* **Task requirements**:
Among the lines below, the one containing "Чи готові ви дослідити одне з найцікавіших" opens the range and the one containing "تیم تحریریه سنسومگ" closes it. Print that range exactly, without the pictures.

(Source records)
===
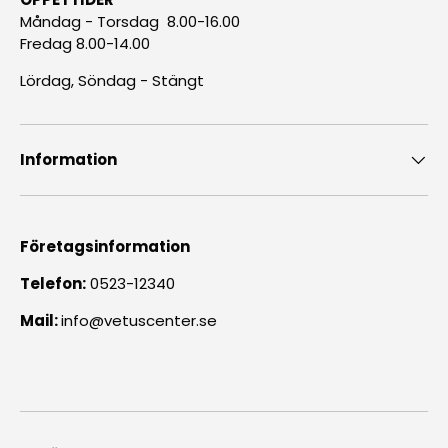
Måndag - Torsdag 8.00-16.00
Fredag 8.00-14.00
Lördag, Söndag - Stängt
Information
Företagsinformation
Telefon:
0523-12340
Mail:
info@vetuscenter.se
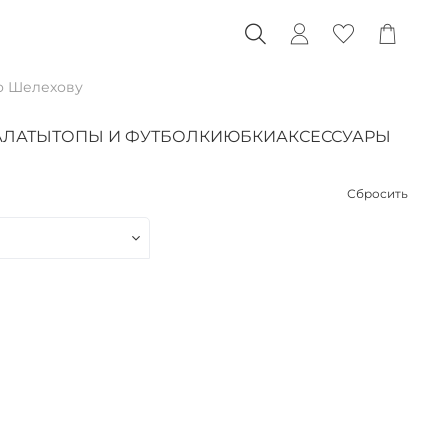
о Шелехову
АЛАТЫ
ТОПЫ И ФУТБОЛКИ
ЮБКИ
АКСЕССУАРЫ
Сбросить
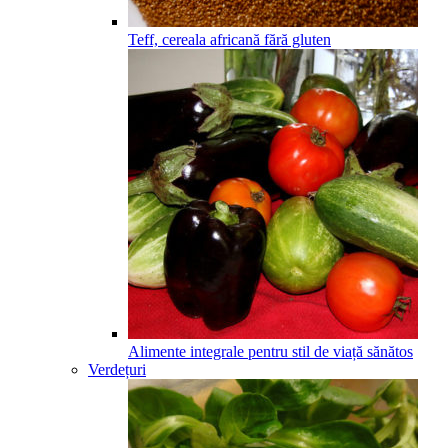
Teff, cereala africană fără gluten
Alimente integrale pentru stil de viață sănătos
Verdețuri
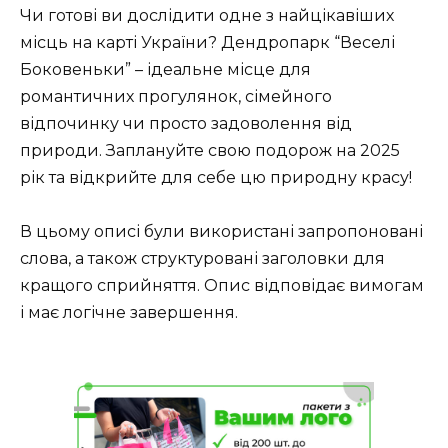
Чи готові ви дослідити одне з найцікавіших
місць на карті України? Дендропарк “Веселі
Боковеньки” – ідеальне місце для
романтичних прогулянок, сімейного
відпочинку чи просто задоволення від
природи. Заплануйте свою подорож на 2025
рік та відкрийте для себе цю природну красу!
В цьому описі були використані запропоновані
слова, а також структуровані заголовки для
кращого сприйняття. Опис відповідає вимогам
і має логічне завершення.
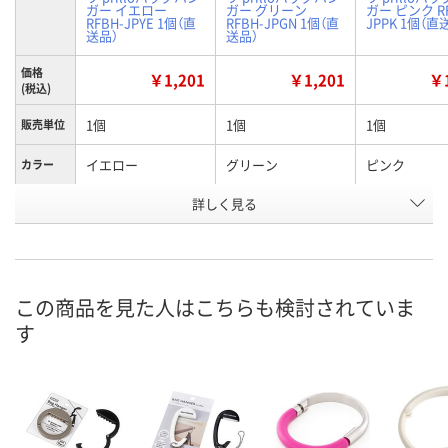
ガー イエロー
ガー グリーン
ガー ピンク RF
RFBH-JPYE 1個（直
RFBH-JPGN 1個（直
JPPK 1個（直
送品）
送品）
価格
￥1,201
￥1,201
￥1
(税込)
1個
1個
1個
販売単位
イエロー
グリーン
ピンク
カラー
お申込番
詳しく見る
NA65739
NA65740
NA65748
号
直送品
直送品
直送品
在庫
8月25日（火）まで
8月25日（火）
お届け日
この商品を見た人はこちらも検討されていま
す
数量
数量
メーカー都合により
販売停止中です
カゴへ
カ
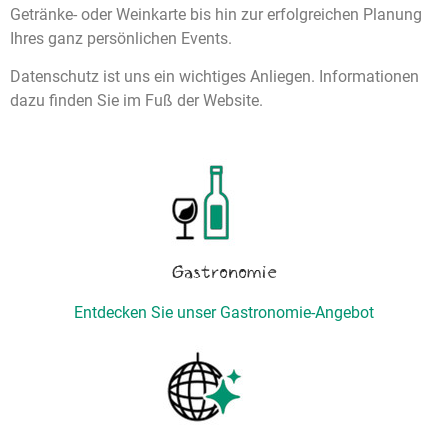
Getränke- oder Weinkarte bis hin zur erfolgreichen Planung
Ihres ganz persönlichen Events.
Datenschutz ist uns ein wichtiges Anliegen. Informationen
dazu finden Sie im Fuß der Website.
Gastronomie
Entdecken Sie unser Gastronomie-Angebot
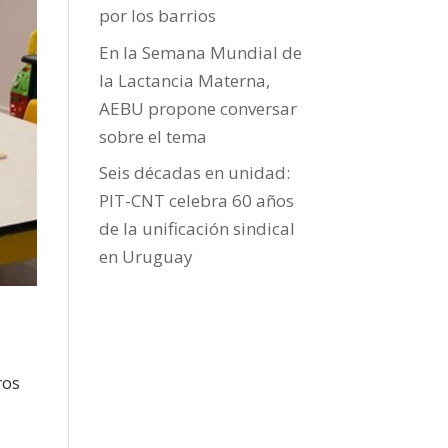
por los barrios
En la Semana Mundial de
la Lactancia Materna,
AEBU propone conversar
sobre el tema
Seis décadas en unidad:
PIT-CNT celebra 60 años
de la unificación sindical
en Uruguay
ros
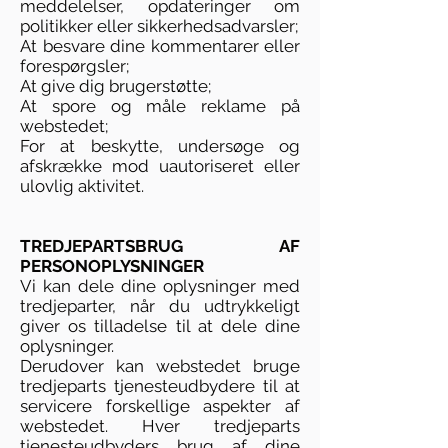
meddelelser, opdateringer om
politikker eller sikkerhedsadvarsler;
At besvare dine kommentarer eller
forespørgsler;
At give dig brugerstøtte;
At spore og måle reklame på
webstedet;
For at beskytte, undersøge og
afskrække mod uautoriseret eller
ulovlig aktivitet.
TREDJEPARTSBRUG AF
PERSONOPLYSNINGER
Vi kan dele dine oplysninger med
tredjeparter, når du udtrykkeligt
giver os tilladelse til at dele dine
oplysninger.
Derudover kan webstedet bruge
tredjeparts tjenesteudbydere til at
servicere forskellige aspekter af
webstedet. Hver tredjeparts
tjenesteudbyders brug af dine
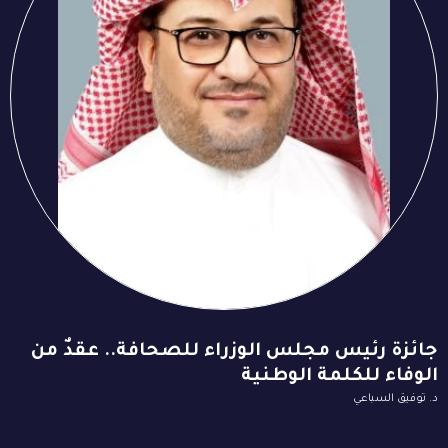
جائزة رئيس مجلس الوزراء للصحافة.. عقدٌ من
الوفاء للكلمة الوطنية
د. توفيق السباعي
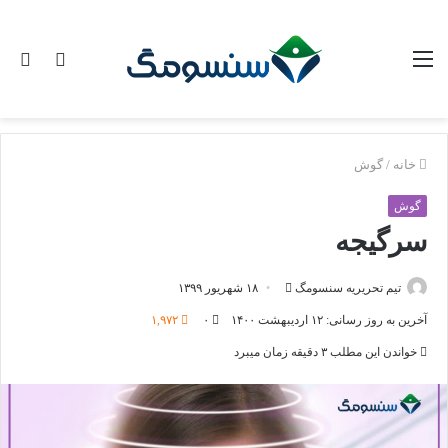
منو
تغییر
جس
پوسته
برا
خانه
/
گوش
گوش
سرگیجه
ارسال
تیم تحریریه سنسومگ
۱۸ شهریور ۱۳۹۹
ایمیل
آخرین به روز رسانی: ۱۲ اردیبهشت ۱۴۰۰
۰
۱,۹۷۲
خواندن این مطلب ۳ دقیقه زمان میبرد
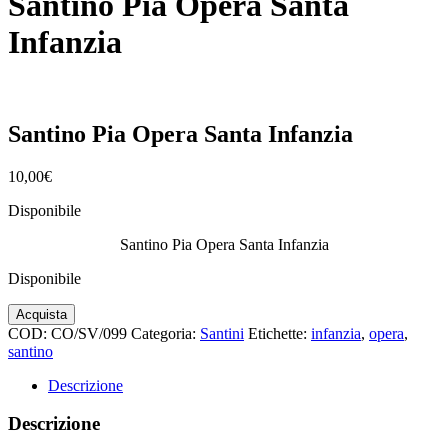
Santino Pia Opera Santa
Infanzia
Santino Pia Opera Santa Infanzia
10,00
€
Disponibile
Santino Pia Opera Santa Infanzia
Disponibile
Santino
Acquista
Pia
COD:
CO/SV/099
Categoria:
Santini
Etichette:
infanzia
,
opera
,
Opera
santino
Santa
Infanzia
Descrizione
quantità
Descrizione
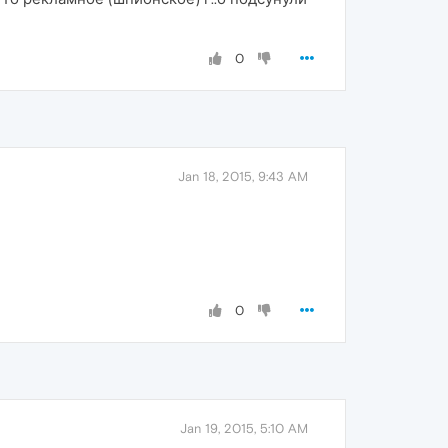
0
Jan 18, 2015, 9:43 AM
0
Jan 19, 2015, 5:10 AM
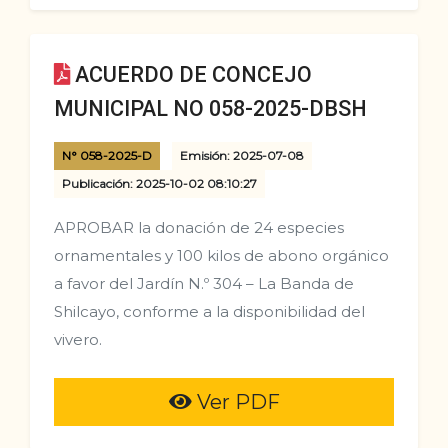
ACUERDO DE CONCEJO
MUNICIPAL NO 058-2025-DBSH
N° 058-2025-D
Emisión: 2025-07-08
Publicación: 2025-10-02 08:10:27
APROBAR la donación de 24 especies
ornamentales y 100 kilos de abono orgánico
a favor del Jardín N.º 304 – La Banda de
Shilcayo, conforme a la disponibilidad del
vivero.
Ver PDF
===
* **Answer section**:
Чи готові ви дослідити одне з найцікавіших
місць на карті України? Дендропарк “Веселі
Боковеньки” – ідеальне місце для
романтичних прогулянок, сімейного
відпочинку чи просто задоволення від
природи. Заплануйте свою подорож на 2025
рік та відкрийте для себе цю природну красу!
В цьому описі були використані запропоновані
слова, а також структуровані заголовки для
кращого сприйняття. Опис відповідає вимогам
і має логічне завершення.
ガー イエロー
ガー グリーン
ガー ピンク RF
RFBH-JPYE 1個（直
RFBH-JPGN 1個（直
JPPK 1個（直
送品）
送品）
価格
￥1,201
￥1,201
￥1
(税込)
1個
1個
1個
販売単位
イエロー
グリーン
ピンク
カラー
お申込番
詳しく見る
NA65739
NA65740
NA65748
号
直送品
直送品
直送品
在庫
8月25日（火）まで
8月25日（火）
お届け日
この商品を見た人はこちらも検討されていま
す
数量
数量
メーカー都合により
販売停止中です
カゴへ
カ
Getränke- oder Weinkarte bis hin zur erfolgreichen Planung
Ihres ganz persönlichen Events.
Datenschutz ist uns ein wichtiges Anliegen. Informationen
dazu finden Sie im Fuß der Website.
Gastronomie
Entdecken Sie unser Gastronomie-Angebot
por los barrios
En la Semana Mundial de
la Lactancia Materna,
AEBU propone conversar
sobre el tema
Seis décadas en unidad:
PIT-CNT celebra 60 años
de la unificación sindical
en Uruguay
ros
meddelelser, opdateringer om
politikker eller sikkerhedsadvarsler;
At besvare dine kommentarer eller
forespørgsler;
At give dig brugerstøtte;
At spore og måle reklame på
webstedet;
For at beskytte, undersøge og
afskrække mod uautoriseret eller
ulovlig aktivitet.
TREDJEPARTSBRUG AF
PERSONOPLYSNINGER
Vi kan dele dine oplysninger med
tredjeparter, når du udtrykkeligt
giver os tilladelse til at dele dine
oplysninger.
Derudover kan webstedet bruge
tredjeparts tjenesteudbydere til at
servicere forskellige aspekter af
webstedet. Hver tredjeparts
tjenesteudbyders brug af dine
جائزة رئيس مجلس الوزراء للصحافة.. عقدٌ من
الوفاء للكلمة الوطنية
د. توفيق السباعي
منو
تغییر
جس
پوسته
برا
خانه
/
گوش
گوش
سرگیجه
ارسال
تیم تحریریه سنسومگ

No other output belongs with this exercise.